Public Policy
The author of this response is asked to answer to five major questions and requirements in this assignment relative to the school shootings and focus group research done within the Clemons and McBeth text. The author is asked to look at the content analysis/problem definition, critique the facilitator, survey/focus group analysis, symbols and metaphors and answer the question of "what's next." The author will do answer to these in the order listed in the assignment.
As for the content analysis and the overall description of the problem, the case study does better than most salacious and over-dramatic media reports about events like Columbine and the like but there is still a tinge of that element present and it's not tamped down at all later on. Rather than focus on the root cuases and the best ways to do deal with school shootings and the like (e.g. help parents be better parents), it tends to be a lot more high-level and "pie in the sky" than the author of this response would like to see.
This segues nicely to the performance of the facilitator of the focus group and that is a mixed bag as a result of the above. The facilitator could have done a lot worse but also could have done a lot better. Perhaps it's controversial to some to point to what can and should be done at all levels of school shootings and what leads up to them, but the author of this response holds that a public policy solution alone is not going to prevent school shootings unless we really start talking about how to deal with people with mental illness. Klebold and Harris (Columbine), Loughner (although he didn't do a school shooting) and Lanza (Newtown) were all clearly deranged and things like gun laws and worrying about that innocent law-abiding citizens do with their guns and why is not the issue.

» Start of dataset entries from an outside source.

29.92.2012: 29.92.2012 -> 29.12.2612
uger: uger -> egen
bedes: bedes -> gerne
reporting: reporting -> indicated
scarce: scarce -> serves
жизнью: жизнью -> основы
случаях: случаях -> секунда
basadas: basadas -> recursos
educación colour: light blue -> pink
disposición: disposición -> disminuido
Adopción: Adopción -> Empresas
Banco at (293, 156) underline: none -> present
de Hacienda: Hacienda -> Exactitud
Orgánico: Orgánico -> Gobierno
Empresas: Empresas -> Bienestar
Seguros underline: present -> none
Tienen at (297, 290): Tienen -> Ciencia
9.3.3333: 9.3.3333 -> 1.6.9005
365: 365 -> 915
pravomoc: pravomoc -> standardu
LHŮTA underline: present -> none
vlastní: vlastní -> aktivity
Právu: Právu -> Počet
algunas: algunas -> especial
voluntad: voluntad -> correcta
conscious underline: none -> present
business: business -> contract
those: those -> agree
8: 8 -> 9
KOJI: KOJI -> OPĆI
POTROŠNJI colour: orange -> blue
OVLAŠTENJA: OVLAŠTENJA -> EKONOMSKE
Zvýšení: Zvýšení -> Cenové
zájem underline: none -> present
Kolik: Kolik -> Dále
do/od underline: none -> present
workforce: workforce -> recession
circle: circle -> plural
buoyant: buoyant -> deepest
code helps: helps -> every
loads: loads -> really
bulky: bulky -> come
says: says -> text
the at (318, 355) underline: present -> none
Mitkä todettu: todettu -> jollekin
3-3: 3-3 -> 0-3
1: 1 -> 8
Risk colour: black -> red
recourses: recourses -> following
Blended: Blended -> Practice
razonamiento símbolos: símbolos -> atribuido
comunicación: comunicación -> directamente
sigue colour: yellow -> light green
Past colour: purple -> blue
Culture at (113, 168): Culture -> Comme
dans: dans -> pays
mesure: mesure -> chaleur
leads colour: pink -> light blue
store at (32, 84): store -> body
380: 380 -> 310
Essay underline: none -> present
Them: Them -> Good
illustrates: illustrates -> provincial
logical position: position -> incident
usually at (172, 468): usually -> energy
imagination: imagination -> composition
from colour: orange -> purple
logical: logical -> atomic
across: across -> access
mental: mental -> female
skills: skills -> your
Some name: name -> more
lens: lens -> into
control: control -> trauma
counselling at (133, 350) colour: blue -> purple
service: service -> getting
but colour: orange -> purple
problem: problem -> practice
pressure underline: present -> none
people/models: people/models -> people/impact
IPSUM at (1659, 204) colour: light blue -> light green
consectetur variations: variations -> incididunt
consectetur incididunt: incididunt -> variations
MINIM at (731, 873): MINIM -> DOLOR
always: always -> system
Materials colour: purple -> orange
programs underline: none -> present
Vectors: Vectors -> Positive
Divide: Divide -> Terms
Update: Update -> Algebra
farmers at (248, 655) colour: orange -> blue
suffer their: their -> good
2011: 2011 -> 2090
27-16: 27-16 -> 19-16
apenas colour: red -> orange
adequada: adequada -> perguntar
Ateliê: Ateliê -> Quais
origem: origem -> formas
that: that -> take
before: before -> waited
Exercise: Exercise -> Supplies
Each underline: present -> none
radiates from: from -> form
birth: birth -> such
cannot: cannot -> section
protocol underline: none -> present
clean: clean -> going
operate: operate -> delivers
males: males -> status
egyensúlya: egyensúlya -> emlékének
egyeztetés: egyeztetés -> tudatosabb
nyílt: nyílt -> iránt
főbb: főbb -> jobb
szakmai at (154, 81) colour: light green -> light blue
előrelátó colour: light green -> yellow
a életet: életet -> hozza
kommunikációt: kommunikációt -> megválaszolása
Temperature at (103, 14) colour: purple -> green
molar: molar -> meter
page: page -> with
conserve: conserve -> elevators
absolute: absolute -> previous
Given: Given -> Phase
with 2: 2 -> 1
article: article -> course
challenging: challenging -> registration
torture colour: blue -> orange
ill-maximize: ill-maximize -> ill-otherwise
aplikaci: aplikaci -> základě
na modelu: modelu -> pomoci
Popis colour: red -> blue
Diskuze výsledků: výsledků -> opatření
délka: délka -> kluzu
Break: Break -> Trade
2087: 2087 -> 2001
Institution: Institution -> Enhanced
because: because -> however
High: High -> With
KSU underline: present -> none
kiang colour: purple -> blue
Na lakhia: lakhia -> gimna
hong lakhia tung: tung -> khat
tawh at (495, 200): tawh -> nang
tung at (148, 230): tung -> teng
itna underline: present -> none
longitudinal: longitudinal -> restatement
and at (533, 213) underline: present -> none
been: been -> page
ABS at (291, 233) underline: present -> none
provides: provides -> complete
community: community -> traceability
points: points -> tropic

The survey/focus group angle of this case study was fairly good, the problems with the facilitator and the regulation of the direction of the study aside. It's easy to get caught up in all that especially when the victims are first graders (like the kids in Newtown) but getting too caught up in tragedies can lead to very short-sighted or even flat-out wrong or unfair solutions to prevent those events from happening. The whole "never let a tragedy go to waste" ideology needs to stop. If it can't be justified during normal times and only after a shooting, there is almost certainly something wrong with the line of thought being engaged in and that is true of focus groups as well as public policy creation and passing as well. The symbols and metaphors that are often used in this regard tend to be propagandist and demagogic in nature and that should be avoided rather than embraced or condoned.